In-situ barium sulphate precipitation was observed during coreflooding experiments conducted at frontal velocities of 0.31 m/day in fired Berea sandstone cores. The precipitate was observed during a laboratory study on the transport of sulphate ions contained within the injection water that displaced a synthetic formation water containing barium ions. Two separate cores were 100% saturated with formation water similar to that of a West African offshore reservoir (240 ppm barium and 230 ppm strontium) and were respectively flooded with synthetic seawater containing 2860 ppm sulphate and synthetic low-sulphate (desulphated) seawater containing 36 ppm sulphate.

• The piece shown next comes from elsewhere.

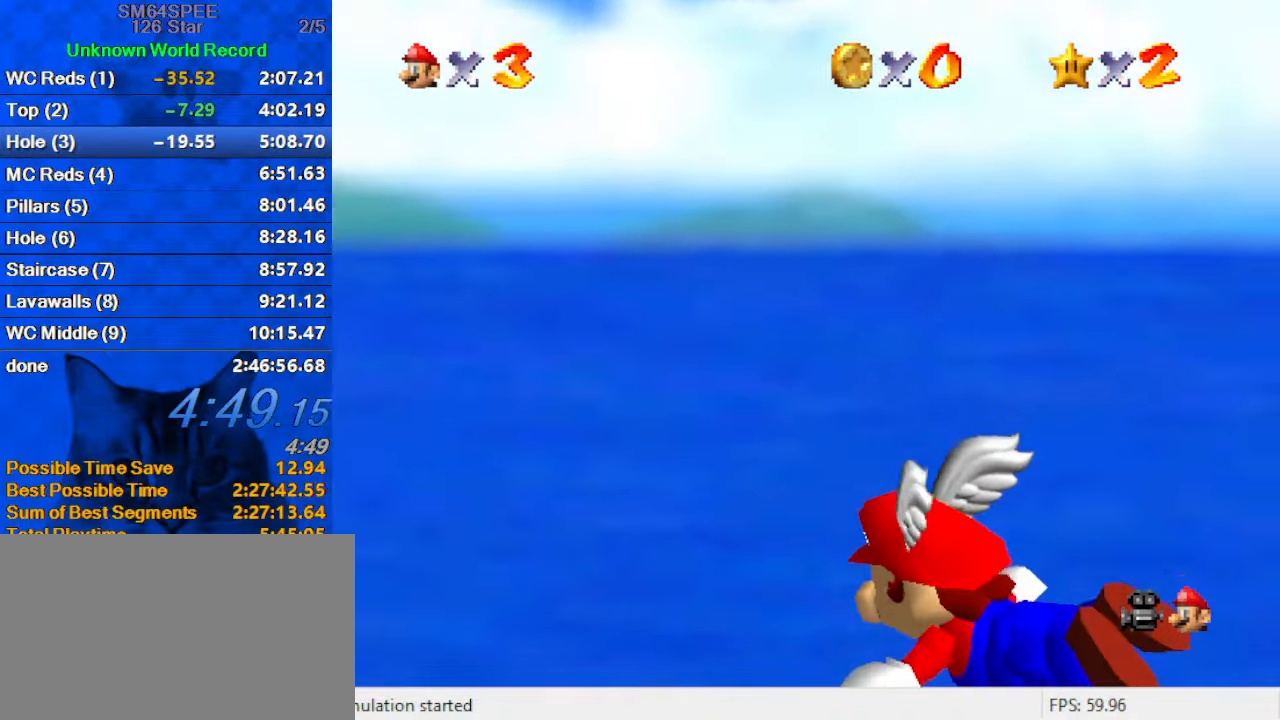
{"keys": ["a", "right"], "events": [[33, "right", "down"]]}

Careful measurement and comparison of flood effluent profiles of precipitating and non-precipitating ionic species such as sulphate, barium, strontium, etc. indicates that barium sulphate precipitated in situ during the flooding experiments. In the case of the seawater flood, approximately 27% of the barium that was contained in the formation water resident in the core was precipitated. In the case of the low sulphate seawater flood where the propensity for barium sulphate precipitation was low, results were less dramatic and determination of the exact amount of precipitated barium sulphate was less certain, e.g., approximately 10% of the barium was precipitated. Temperature and pressure conditions for these coreflooding experiments were ambient temperature (~70°F) and atmospheric pressure. The Berea cores utilized were 5.08 cm in diameter, 15.2 cm long, and averaged 112 md permeability and 17.5% porosity.

Results of this coreflooding study indicate that in-situ precipitation of barium sulphate occurs while even low-sulphate seawater is flooded through core material that is saturated with a formation water containing barium. During reservoir-scale flooding with low sulphate seawater, a favorable consequence of the barium sulphate precipitation is that the sulphate scaling potential is substantially reduced at the producing wells. This work represents a first step in generating experimental data that can be input into a mathematical simulator for predicting the propagation rate and the breakthrough time, under reservoir conditions, of the sulphate ions of the injection water -- both for low and high sulphate content injection waters.